One can also trigger this crash with

on names;
CF f;
S x;
set xs: ;
L F = f(x);
id f(x?xs) = x;
.end

In the ?{} case, it does seem to have created an empty implicit set.

The manual says that sets are non-empty: the fix here could be to terminate on creation of an empty set generally? But I don't know if there are somehow some useful ways to use an empty set that people use...

[jodavies]

The least intrusive change I think would be to add after here: https://github.com/vermaseren/form/blob/61ecfdd9655bae0641e6a3a01ae73edfd1a081b9/sources/wildcard.c#L2230 something like

if ( w == 0 ) {
   MesPrint("Error, set in wildcard specification is empty.");
   Terminate(-1);
}

[tueda]

Actually, a set can be empty. Chapter 21 Diagram generation in the manual has examples with an empty set:

Set empty:;

though it is passed to diagrams_ and not used for wildcarding.

[jodavies]

OK, then indeed the check can't be at set creation.
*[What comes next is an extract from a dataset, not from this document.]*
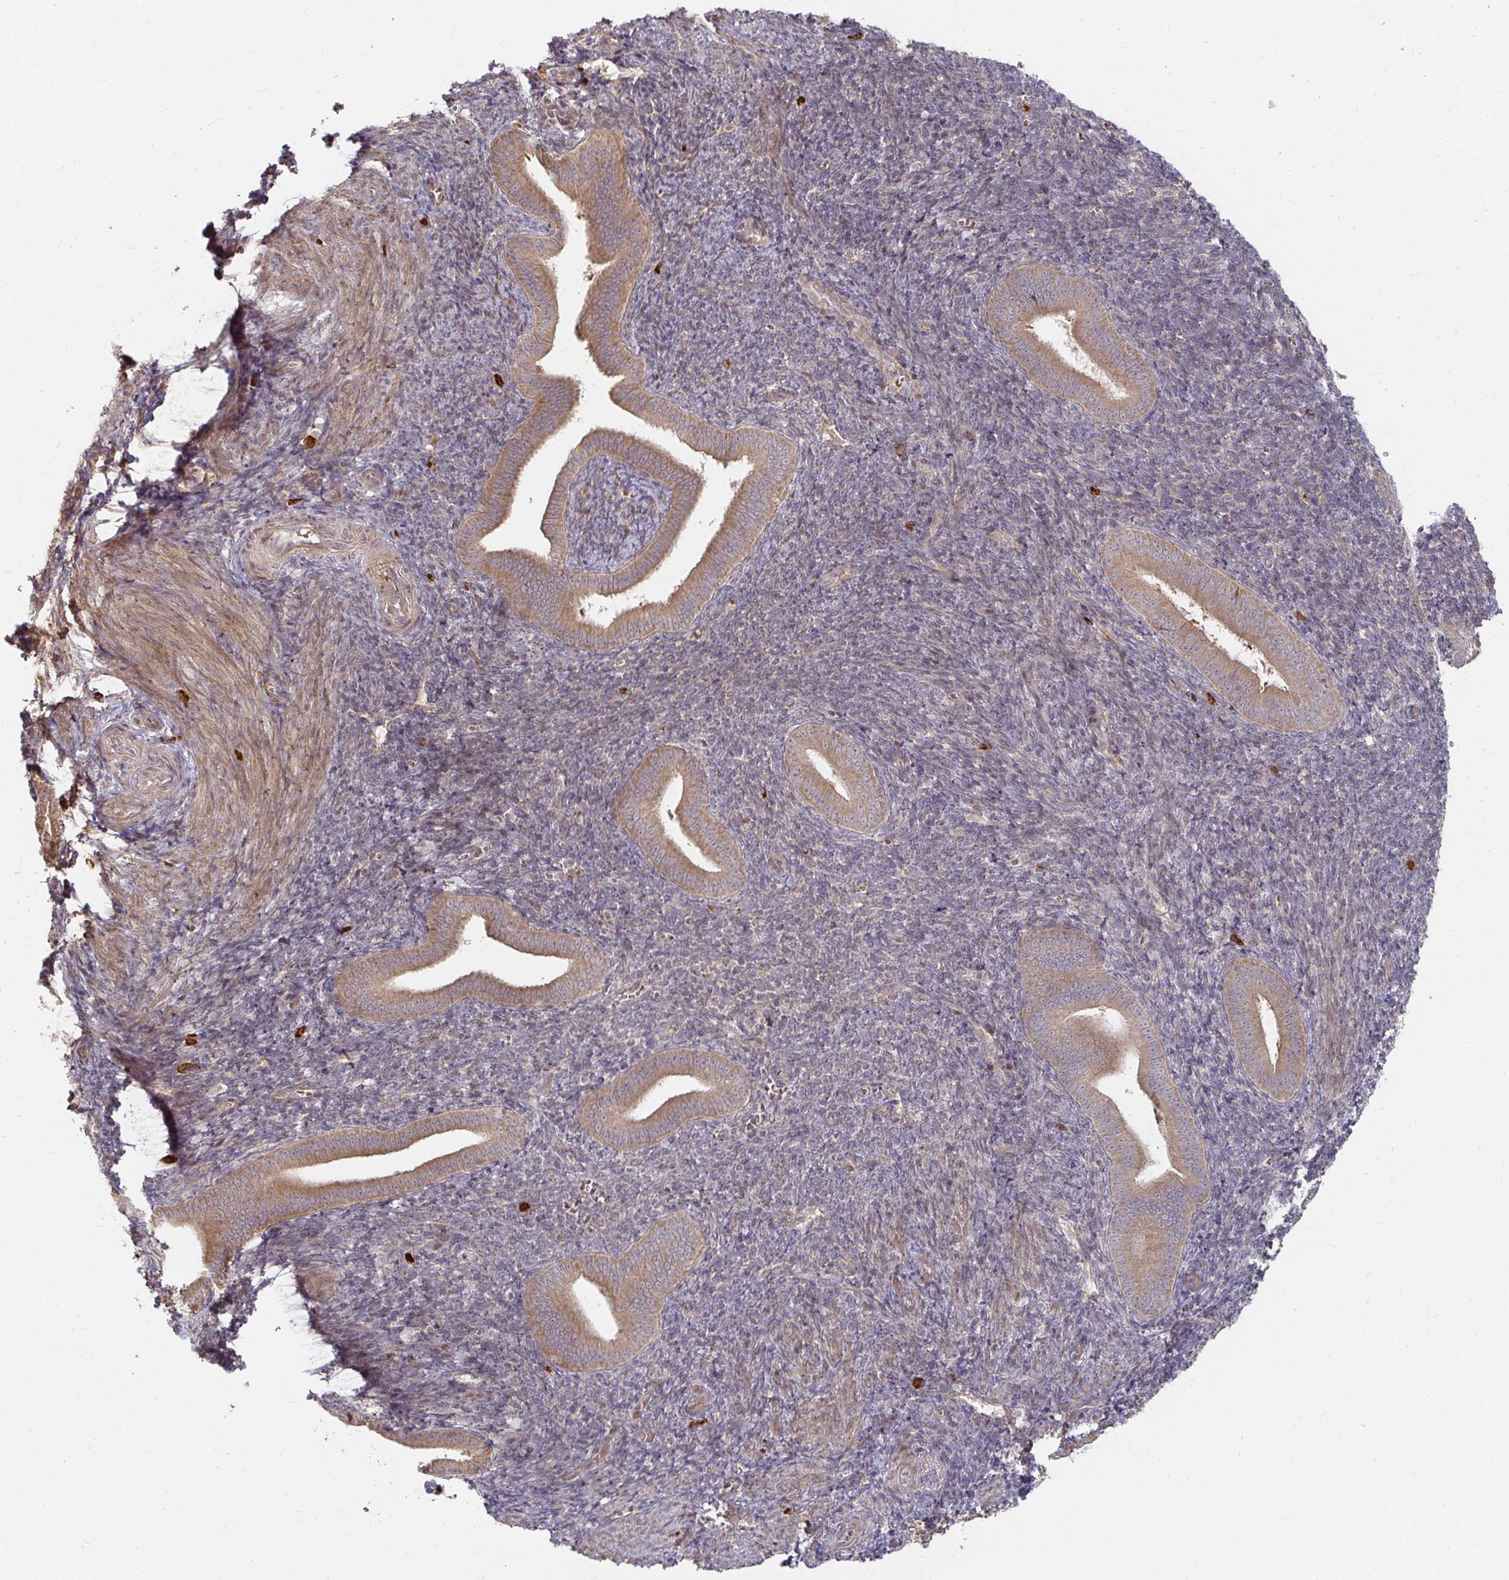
{"staining": {"intensity": "weak", "quantity": "<25%", "location": "cytoplasmic/membranous"}, "tissue": "endometrium", "cell_type": "Cells in endometrial stroma", "image_type": "normal", "snomed": [{"axis": "morphology", "description": "Normal tissue, NOS"}, {"axis": "topography", "description": "Endometrium"}], "caption": "Immunohistochemistry (IHC) micrograph of unremarkable human endometrium stained for a protein (brown), which demonstrates no positivity in cells in endometrial stroma. The staining is performed using DAB (3,3'-diaminobenzidine) brown chromogen with nuclei counter-stained in using hematoxylin.", "gene": "CAST", "patient": {"sex": "female", "age": 25}}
The fix above doesn't work in all cases, however. In the following, the presence of the second id statement lets the code run with no error:

on names;
CF f;
S x,y;
set xs: ;
L F = f(1)+f(2)+f(3);
id f(x?{}) = x;
id f(y?{1,2}) = y;
Print +s;
.end

What I also don't yet understand, is that defining set xs: ; removes the definition {}: from the list of Sets from on names;.